**The problem**
Arrange every line of the material below as a numbered list. Skip the blank lines and leave out the pictures.

(Saved entries)
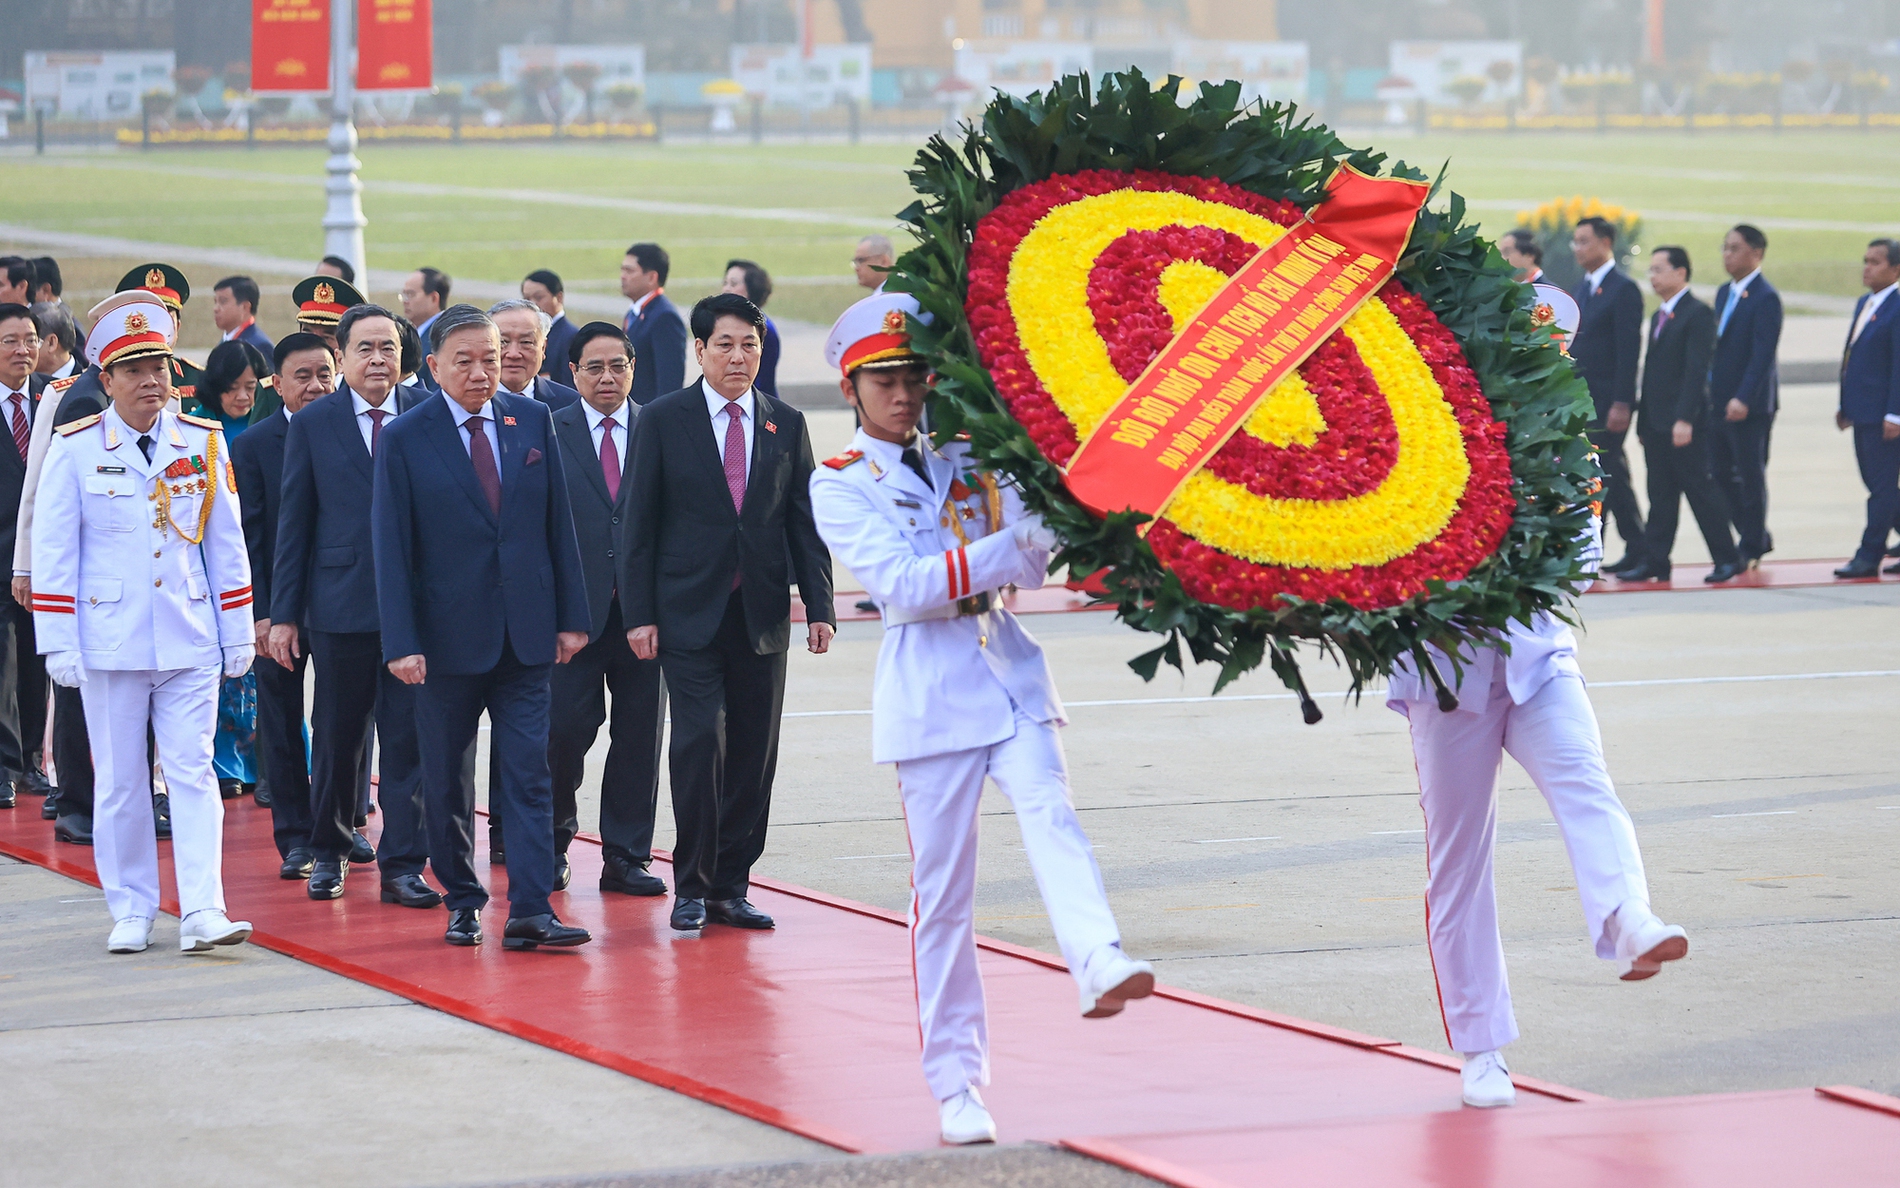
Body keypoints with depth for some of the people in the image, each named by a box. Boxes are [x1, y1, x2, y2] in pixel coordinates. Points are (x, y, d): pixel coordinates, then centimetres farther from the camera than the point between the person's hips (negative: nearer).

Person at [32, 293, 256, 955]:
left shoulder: (203, 443, 5)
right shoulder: (75, 449, -2)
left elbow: (226, 544, 10)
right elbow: (54, 552, 0)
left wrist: (238, 633, 8)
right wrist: (59, 645, -5)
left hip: (191, 642, 1)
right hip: (109, 643, -1)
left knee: (193, 773, -5)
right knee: (120, 781, 5)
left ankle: (202, 912, -9)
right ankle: (131, 913, 14)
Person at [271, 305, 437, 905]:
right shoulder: (313, 423, 3)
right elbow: (293, 522, 4)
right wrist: (283, 613, 1)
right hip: (340, 601, 0)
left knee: (409, 737, 0)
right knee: (337, 736, 10)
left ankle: (402, 865, 6)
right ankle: (329, 851, 28)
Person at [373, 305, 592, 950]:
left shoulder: (533, 421, 5)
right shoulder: (406, 438, -4)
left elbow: (559, 524, 8)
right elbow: (391, 547, -6)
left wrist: (571, 616, 4)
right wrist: (400, 642, -12)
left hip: (525, 630, 2)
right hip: (448, 633, -2)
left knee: (528, 771, -5)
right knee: (446, 778, 8)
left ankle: (530, 909, -8)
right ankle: (462, 902, 22)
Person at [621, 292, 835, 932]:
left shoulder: (786, 424, 9)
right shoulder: (662, 420, 0)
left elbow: (804, 523, 11)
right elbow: (637, 524, 0)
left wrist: (819, 607, 2)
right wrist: (639, 615, -6)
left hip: (761, 615, 3)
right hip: (690, 614, -3)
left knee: (753, 754, 4)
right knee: (700, 742, -12)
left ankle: (730, 886, 13)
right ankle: (692, 887, -2)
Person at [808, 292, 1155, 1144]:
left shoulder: (967, 462, 14)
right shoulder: (840, 485, 2)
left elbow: (1028, 572, 10)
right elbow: (901, 585, -13)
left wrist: (1045, 527, -12)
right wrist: (1006, 547, -20)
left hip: (1011, 675, 3)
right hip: (929, 692, -3)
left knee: (1050, 815, -24)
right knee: (942, 891, 0)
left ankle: (1102, 966, -46)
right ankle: (956, 1084, 8)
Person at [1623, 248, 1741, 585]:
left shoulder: (1697, 314, -10)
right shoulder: (1659, 317, 18)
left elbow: (1696, 370, -17)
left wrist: (1684, 419, -23)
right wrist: (1643, 421, 16)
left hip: (1683, 422, -8)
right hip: (1656, 423, 8)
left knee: (1699, 488, -3)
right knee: (1660, 493, 8)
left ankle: (1727, 559, 4)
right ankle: (1654, 562, 8)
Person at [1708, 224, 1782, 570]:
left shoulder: (1765, 298, -13)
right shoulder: (1724, 293, 14)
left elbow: (1763, 355, -20)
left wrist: (1743, 399, -27)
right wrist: (1710, 394, 14)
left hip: (1750, 405, -8)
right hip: (1719, 401, 8)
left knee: (1750, 476, 0)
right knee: (1721, 475, 10)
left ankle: (1751, 549, 9)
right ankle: (1757, 538, 23)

**Answer to this exercise**
1. Body keypoints with depth for some of the people in the image, each named by a box. Boxes are [x1, y1, x2, y2] in pixel coordinates. Points are (x, y, d): pixel coordinates, then centimetres farther from the camera than the point between the person's hips (negative: nearer).
2. Person at [32, 293, 256, 955]:
3. left shoulder: (203, 443, 5)
4. right shoulder: (75, 449, -2)
5. left elbow: (226, 544, 10)
6. right elbow: (54, 552, 0)
7. left wrist: (238, 633, 8)
8. right wrist: (59, 645, -5)
9. left hip: (191, 642, 1)
10. right hip: (109, 643, -1)
11. left knee: (193, 773, -5)
12. right knee: (120, 781, 5)
13. left ankle: (202, 912, -9)
14. right ankle: (131, 913, 14)
15. Person at [271, 305, 437, 905]:
16. right shoulder: (313, 423, 3)
17. right elbow: (293, 522, 4)
18. right wrist: (283, 613, 1)
19. right hip: (340, 601, 0)
20. left knee: (409, 737, 0)
21. right knee: (337, 736, 10)
22. left ankle: (402, 865, 6)
23. right ankle: (329, 851, 28)
24. Person at [373, 305, 592, 950]:
25. left shoulder: (533, 421, 5)
26. right shoulder: (406, 438, -4)
27. left elbow: (559, 524, 8)
28. right elbow: (391, 547, -6)
29. left wrist: (571, 616, 4)
30. right wrist: (400, 642, -12)
31. left hip: (525, 630, 2)
32. right hip: (448, 633, -2)
33. left knee: (528, 771, -5)
34. right knee: (446, 778, 8)
35. left ankle: (530, 909, -8)
36. right ankle: (462, 902, 22)
37. Person at [621, 292, 835, 932]:
38. left shoulder: (786, 424, 9)
39. right shoulder: (662, 420, 0)
40. left elbow: (804, 523, 11)
41. right elbow: (637, 524, 0)
42. left wrist: (819, 607, 2)
43. right wrist: (639, 615, -6)
44. left hip: (761, 615, 3)
45. right hip: (690, 614, -3)
46. left knee: (753, 754, 4)
47. right knee: (700, 742, -12)
48. left ankle: (730, 886, 13)
49. right ankle: (692, 887, -2)
50. Person at [808, 292, 1155, 1144]:
51. left shoulder: (967, 462, 14)
52. right shoulder: (840, 485, 2)
53. left elbow: (1028, 572, 10)
54. right elbow: (901, 585, -13)
55. left wrist: (1045, 527, -12)
56. right wrist: (1006, 547, -20)
57. left hip: (1011, 675, 3)
58. right hip: (929, 692, -3)
59. left knee: (1050, 815, -24)
60. right knee: (942, 891, 0)
61. left ankle: (1102, 966, -46)
62. right ankle: (956, 1084, 8)
63. Person at [1623, 248, 1741, 585]:
64. left shoulder: (1697, 314, -10)
65. right shoulder: (1659, 317, 18)
66. left elbow: (1696, 370, -17)
67. left wrist: (1684, 419, -23)
68. right wrist: (1643, 421, 16)
69. left hip: (1683, 422, -8)
70. right hip: (1656, 423, 8)
71. left knee: (1699, 488, -3)
72. right knee: (1660, 493, 8)
73. left ankle: (1727, 559, 4)
74. right ankle: (1654, 562, 8)
75. Person at [1708, 224, 1782, 570]:
76. left shoulder: (1765, 298, -13)
77. right shoulder: (1724, 293, 14)
78. left elbow: (1763, 355, -20)
79. left wrist: (1743, 399, -27)
80. right wrist: (1710, 394, 14)
81. left hip: (1750, 405, -8)
82. right hip: (1719, 401, 8)
83. left knee: (1750, 476, 0)
84. right knee: (1721, 475, 10)
85. left ankle: (1751, 549, 9)
86. right ankle: (1757, 538, 23)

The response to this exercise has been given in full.